Slashdot: what happens when an AI generates designs for PC cases?  This!  Excellent... 

I wonder about the design constraints ... would these be buildable, and would they work (cooling, power, etc.)?

MarkTechPost: Top innovative AI powered healthcare companies.  Such an explosion of these, some are doing great work and creating value, others will be gone with nary a mark left.  Investor appetite for these is high. 

For example: MIT researchers develop an AI model that can detect future lung cancer risk.  Early detection translates into better outcomes for patients. 


This makes so much sense: Smart TVs as digital health devices.  All you need is a camera+microphone.  The pointing device on modern remotes is more than good enough for input. 

And AI in medical imaging market projected to reach $20.9B by 2030

I think I mentioned this already: Microsoft expands 'multibillion dollar' deal with OpenAI, creators of ChatGPT.  $10B.  They also just laid off 10,000 people.  That $10B might have paid the salaries of those 10,000 people for 10 years.  But this is clearly strategic, and some of the things Microsoft decided not to keep doing - like AR/VR - are not. 

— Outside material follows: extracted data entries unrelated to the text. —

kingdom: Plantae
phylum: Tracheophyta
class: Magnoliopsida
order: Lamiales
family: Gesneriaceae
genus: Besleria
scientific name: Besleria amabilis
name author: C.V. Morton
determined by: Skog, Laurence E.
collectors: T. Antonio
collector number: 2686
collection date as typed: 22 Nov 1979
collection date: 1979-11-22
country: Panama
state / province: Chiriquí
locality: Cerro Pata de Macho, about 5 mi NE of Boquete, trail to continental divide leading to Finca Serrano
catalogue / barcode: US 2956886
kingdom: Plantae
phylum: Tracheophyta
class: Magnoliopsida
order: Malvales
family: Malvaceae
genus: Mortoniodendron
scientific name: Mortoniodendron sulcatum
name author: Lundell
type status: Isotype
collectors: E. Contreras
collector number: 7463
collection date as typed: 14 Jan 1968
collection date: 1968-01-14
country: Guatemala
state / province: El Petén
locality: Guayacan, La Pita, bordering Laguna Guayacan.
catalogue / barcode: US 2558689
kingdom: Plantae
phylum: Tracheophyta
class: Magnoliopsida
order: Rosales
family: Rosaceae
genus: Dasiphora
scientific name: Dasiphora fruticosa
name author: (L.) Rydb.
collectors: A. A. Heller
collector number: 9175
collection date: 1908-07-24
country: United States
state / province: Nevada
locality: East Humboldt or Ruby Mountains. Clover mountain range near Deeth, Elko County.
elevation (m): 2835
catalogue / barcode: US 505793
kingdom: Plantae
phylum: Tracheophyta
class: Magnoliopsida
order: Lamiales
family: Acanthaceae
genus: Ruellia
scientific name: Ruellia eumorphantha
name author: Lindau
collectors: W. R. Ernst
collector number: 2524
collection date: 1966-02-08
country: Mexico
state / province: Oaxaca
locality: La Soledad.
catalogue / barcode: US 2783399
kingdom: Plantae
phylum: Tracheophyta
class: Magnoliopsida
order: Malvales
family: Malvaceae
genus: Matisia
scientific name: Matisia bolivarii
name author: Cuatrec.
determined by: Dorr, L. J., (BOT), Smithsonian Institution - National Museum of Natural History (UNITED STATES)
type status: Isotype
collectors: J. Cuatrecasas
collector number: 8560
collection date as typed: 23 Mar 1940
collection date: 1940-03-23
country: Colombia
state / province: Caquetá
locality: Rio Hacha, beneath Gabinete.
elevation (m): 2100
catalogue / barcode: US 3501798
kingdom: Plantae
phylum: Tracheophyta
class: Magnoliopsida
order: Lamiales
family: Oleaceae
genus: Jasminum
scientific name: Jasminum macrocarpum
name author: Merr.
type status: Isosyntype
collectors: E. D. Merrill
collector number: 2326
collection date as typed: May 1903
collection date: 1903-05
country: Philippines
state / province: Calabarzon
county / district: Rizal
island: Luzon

Fox: California reels from string of mass shootings despite having some of the strictest gun laws in US.  So, we need even more laws, right? 

Jeremy Clarkson: We're in the midst of a coup. Who the hell’s behind it?  Huh. 


Brad Feld reviews Please report your bug here.  "I hope there are a lot more books like this. It balances startup stuff with the cynicism of the experience while placing it in a fictional world. It unexpectedly merges with believable near-term science fiction, which has a delicious parallel universe theme."  Sounds excellent, on the list! 


Dilbert gives relationship advice.  Hmmm... 

Interesting, from the Financial Times: We tried to run a social media site and it was awful.  They put up a Mastodon server and it was a lot of work.  And also, the legal, security, and reputational risks.  

Yet another reason, if any were needed, why I'd rather not host comments here.

Erik Sink continues his investigation into "native AOT" for .NET.  This time he considers storage allocation and objects.  Once again we see how much easier it is to have managed code and garbage collection :) 

Meanwhile, Tim Bray releases Quamina, an open-source pattern-matching library.  Glad to see he's keeping busy :) 

From the pages of history: Gorbachev and Louis Vuitton.  "Can there be any doubt who won the cold war?